2018年8月21日火曜日

自主退院していく人々

時に入院してくる生活保護の患者さんの中には実にワイルドな人がおります。

私が過ごしてきたような親に育てられて学校出て、仕事について結婚して子供を持って・・・などという人生とは全く縁の無い方も中にはおられるわけで、時間のある時にその話を聞くとワイルドなワイルドな生活を送ってきた人も結構たくさん。

世の中には型というものが全く不似合いと言うかそれを受け付けない人が確実にある一定数、少数ではありますが居るのは確実で、まず定住生活というものを根本から好まないという人もいるのです。

友人宅を転々とする人もいれば、橋の下を定住地として過ごす人、公園のある一角を自分の家とする人は沢山おりまして、風呂自体にはここ何年か入ったことがないと言う人でも、それなりに公園や公衆トイレで体は洗っていたり、自分で作ったビニール囲いの家の中は比較的きれいにする人もこれまた比較的多いのでした。

それとは別格で洞窟の原人もかくや?というレベルの便臭尿臭にまみれて垢だらけの凄い人もいるわけで、そういう人は役所からレスキュー依頼を受けた時にまずチェックするのが、疥癬、ダニ・ノミの存在と結核の有無。胸部写真などで怪しい影が見つかって、CTでも更に結核が確かそうなときなどには名古屋では東名古屋病院や陶生病院などの結核管理病棟をもつ病院に緊急で紹介することも度々あります。

提示資料:
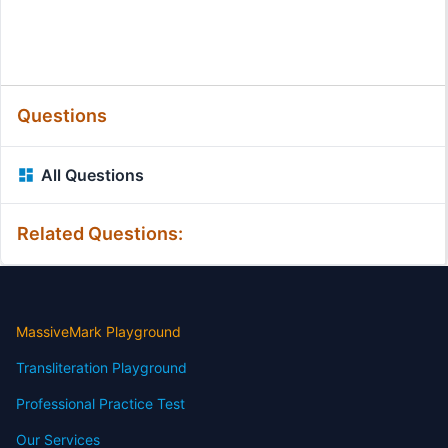
Questions
All Questions
Related Questions:
MassiveMark Playground
Transliteration Playground
Professional Practice Test
Our Services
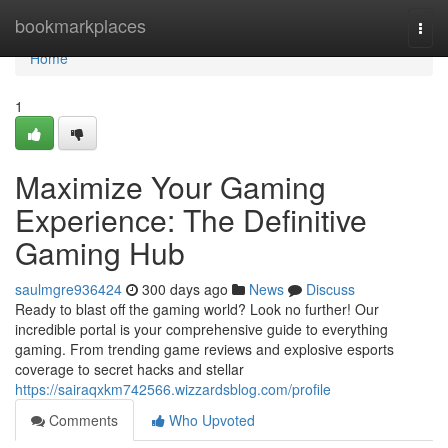
Home
bookmarkplaces
Togg
navi
Home
1
Maximize Your Gaming
Experience: The Definitive
Gaming Hub
saulmgre936424
300 days ago
News
Discuss
Ready to blast off the gaming world? Look no further! Our
incredible portal is your comprehensive guide to everything
gaming. From trending game reviews and explosive esports
coverage to secret hacks and stellar
https://sairaqxkm742566.wizzardsblog.com/profile
Comments
Who Upvoted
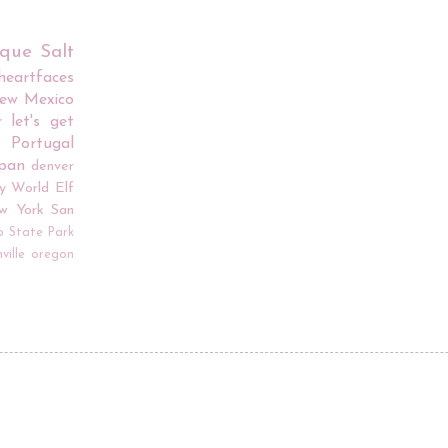
rque
Salt
iheartfaces
ew Mexico
r
let's get
Portugal
apan
denver
y World
Elf
w York
San
o
State Park
ville
oregon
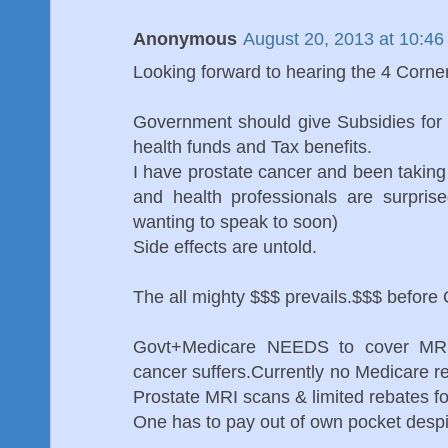
Anonymous
August 20, 2013 at 10:4
Looking forward to hearing the 4 Corne
Government should give Subsidies for 
health funds and Tax benefits.
I have prostate cancer and been taking
and health professionals are surpris
wanting to speak to soon)
Side effects are untold.
The all mighty $$$ prevails.$$$ before 
Govt+Medicare NEEDS to cover MRI's
cancer suffers.Currently no Medicare r
Prostate MRI scans & limited rebates fo
One has to pay out of own pocket despite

やること: 上の自主退院についての文章から、「2018年8月21日火曜日」から「まないという人もいるのです。」までを、「まないという人もいるのです。」も含めて一字一句変えずに書き写してもらえますか？

完成した解答:
2018年8月21日火曜日

自主退院していく人々

時に入院してくる生活保護の患者さんの中には実にワイルドな人がおります。

私が過ごしてきたような親に育てられて学校出て、仕事について結婚して子供を持って・・・などという人生とは全く縁の無い方も中にはおられるわけで、時間のある時にその話を聞くとワイルドなワイルドな生活を送ってきた人も結構たくさん。

世の中には型というものが全く不似合いと言うかそれを受け付けない人が確実にある一定数、少数ではありますが居るのは確実で、まず定住生活というものを根本から好まないという人もいるのです。